Yes, people might think that I am "too" cautious, but when push comes to shove and an accident _does_ happen, the lawyers will look at what the accepted practice is in the industry. I _was_ involved in an accident with those "calm" draft horses where a number of people were injured because one horse slipped it's bridle. The horses went into a full gallop, and both the "teamster" (driver) and the "swamper" (groom or header) were thrown from the wagon, as well as some passengers, resulting in some broken bones (could have been a lot worse. Look at the Iowa parade situation). Fortunately, I was on the other wagon, but I saw the results. We would have never guessed that was going to happen with that team. Knowing what I know now, we were _undereducated_ as employees in driving a "team". Basically it was, "Well, here is how you put them together, now just drive them like you ride." The team finally stopped when they "split" a tree and ran the pole up it. What we finally determined is that one horse rubbed it's bridle on the other while they were loading the group. An educated "swamper" would have known not to allow that of the horses. He was standing right in front of them when they did it, the near horse got the bridle over his right ear, and he didn't notice. As they were driving at a good clip, the bridle slipped off. It happens.

When we put together the Midwest Young Drivers Camp last year, we required that the kids have some driving experience before they would be accepted into the camp. I had a number of parents call me up and want to know if little Susie could come because she "drove" the draft horses on some wagon ride at some resort the year before. It's definitely that type of attitude that _does_ degrade driving! No, it's not _rocket science_, but it's not _child's play_, either.

Myrna (who is reading Laura Ingalls Wilder's These Golden Happy Years with her son right now, and using it as a "teachable moment" on how they used to break horses to drive.)


----------



## MiLo Minis (Nov 11, 2010)

Mickey and I read These Happy Golden Years together too and I got a chuckle out of Laura and Alonzo's methods - wish I had miles and miles of open prairie.





I too am glad that the poster has realized that driving teams are a whole new ballgame.
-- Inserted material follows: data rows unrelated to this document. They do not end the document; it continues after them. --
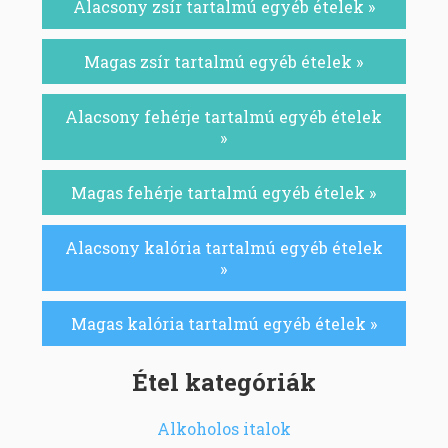
Alacsony zsír tartalmú egyéb ételek »
Magas zsír tartalmú egyéb ételek »
Alacsony fehérje tartalmú egyéb ételek
»
Magas fehérje tartalmú egyéb ételek »
Alacsony kalória tartalmú egyéb ételek
»
Magas kalória tartalmú egyéb ételek »
Étel kategóriák
Alkoholos italok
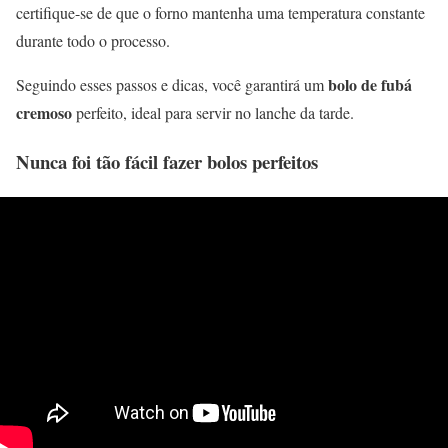
certifique-se de que o forno mantenha uma temperatura constante
durante todo o processo.
bolo de fubá
Seguindo esses passos e dicas, você garantirá um
cremoso
perfeito, ideal para servir no lanche da tarde.
Nunca foi tão fácil fazer bolos perfeitos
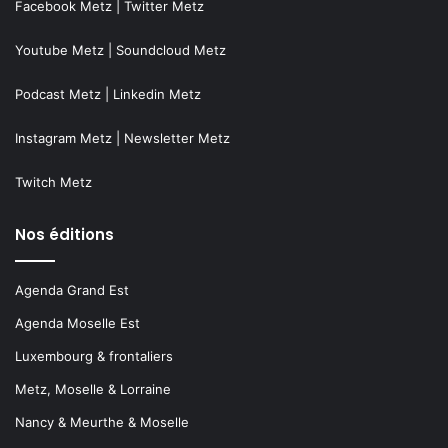
Facebook Metz
|
Twitter Metz
Youtube Metz
|
Soundcloud Metz
Podcast Metz
|
Linkedin Metz
Instagram Metz
|
Newsletter Metz
Twitch Metz
Nos éditions
Agenda Grand Est
Agenda Moselle Est
Luxembourg & frontaliers
Metz, Moselle & Lorraine
Nancy & Meurthe & Moselle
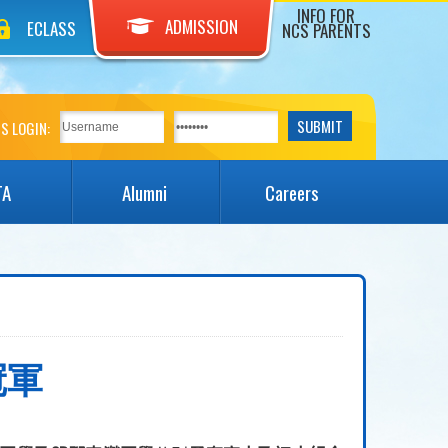
INFO FOR
ADMISSION
ECLASS
NCS PARENTS
S LOGIN:
TA
Alumni
Careers
冠軍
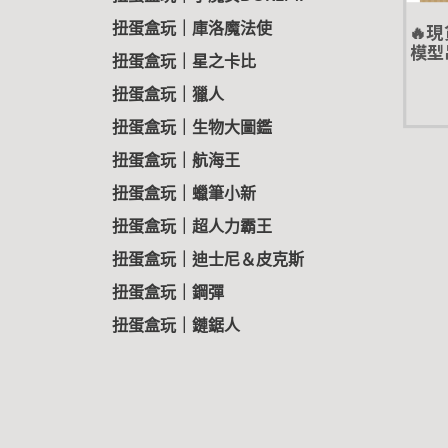
🔥現
扭蛋盒玩｜庫洛魔法使
模型
扭蛋盒玩｜星之卡比
扭蛋盒玩｜獵人
扭蛋盒玩｜生物大圖鑑
扭蛋盒玩｜航海王
扭蛋盒玩｜蠟筆小新
扭蛋盒玩｜超人力霸王
扭蛋盒玩｜迪士尼＆皮克斯
扭蛋盒玩｜鋼彈
扭蛋盒玩｜鏈鋸人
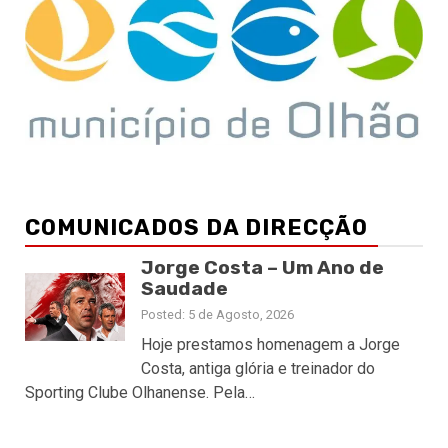
COMUNICADOS DA DIRECÇÃO
Jorge Costa – Um Ano de
Saudade
Posted: 5 de Agosto, 2026
Hoje prestamos homenagem a Jorge
Costa, antiga glória e treinador do
Sporting Clube Olhanense. Pela…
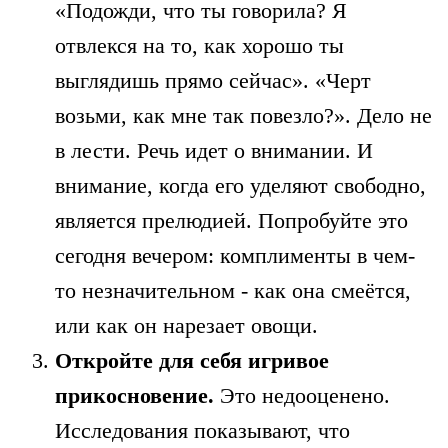
«Подожди, что ты говорила? Я
отвлекся на то, как хорошо ты
выглядишь прямо сейчас». «Черт
возьми, как мне так повезло?». Дело не
в лести. Речь идет о внимании. И
внимание, когда его уделяют свободно,
является прелюдией. Попробуйте это
сегодня вечером: комплименты в чем-
то незначительном - как она смеётся,
или как он нарезает овощи.
Откройте для себя игривое
прикосновение.
Это недооценено.
Исследования показывают, что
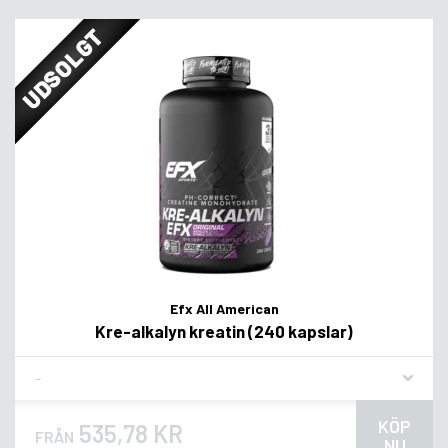
UDSOLGT
Efx All American
Kre-alkalyn kreatin (240 kapslar)
Flavor
KÖP
535,78 KR
FRÅN
NU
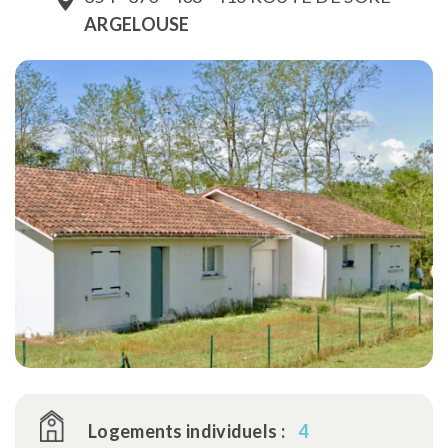
ARGELOUSE
Logements individuels :
4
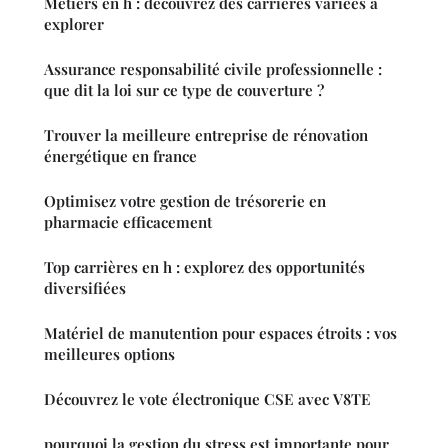
Métiers en h : découvrez des carrières variées à
explorer
Assurance responsabilité civile professionnelle :
que dit la loi sur ce type de couverture ?
Trouver la meilleure entreprise de rénovation
énergétique en france
Optimisez votre gestion de trésorerie en
pharmacie efficacement
Top carrières en h : explorez des opportunités
diversifiées
Matériel de manutention pour espaces étroits : vos
meilleures options
Découvrez le vote électronique CSE avec V8TE
pourquoi la gestion du stress est importante pour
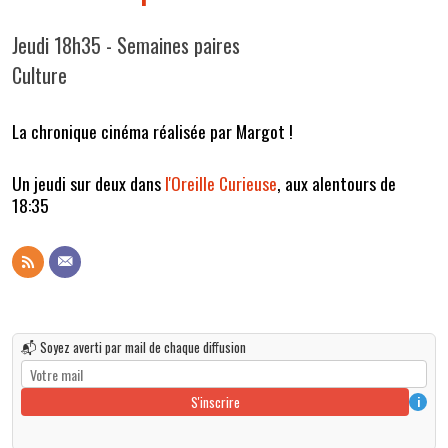
Jeudi 18h35 - Semaines paires
Culture
La chronique cinéma réalisée par Margot !
Un jeudi sur deux dans
l'Oreille Curieuse
, aux alentours de
18:35
📬 Soyez averti par mail de chaque diffusion
S'inscrire
i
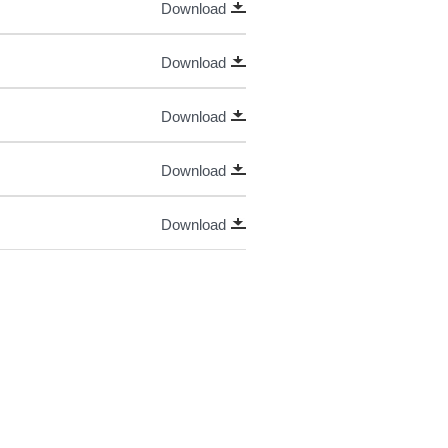
Download
Download
Download
Download
Download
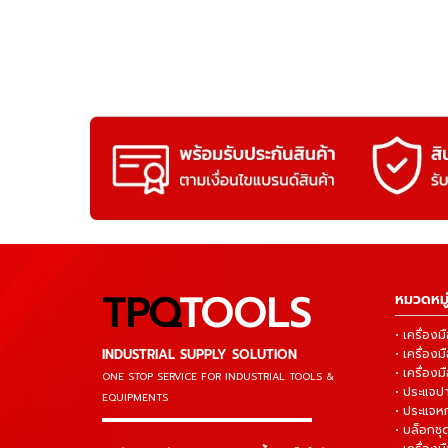
TPQ
TOOLS
หมวดหมู่
• เครื่อ
INDUSTRIAL SUPPLY SOLUTION
• เครื่อ
• เครื่องม
ONE STOP SERVICE
FOR INDUSTRIAL TOOLS &
• ประแจ
EQUIPMENTS
• ประแจห
▬▬▬▬▬▬▬▬▬▬▬▬▬▬▬
• บล็อกชุด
I would also like to stress that it is _at least _twice as dangerous training a team as training a single and it quite often makes me shudder reading a reply from some well-meaning person without a great deal of experience who blithely hands out training ideas to someone who may or may not have enough experience to put them into practice without getting injured.

I think Myra's advice for what was needed - "someone knowledgeable to help" was the VERY BEST piece of advice that you could give someone looking to drive a team not JUST to make things easier or more successful but because if you don't know what you are doing you just may get yourself or someone else severely injured or killed.


----------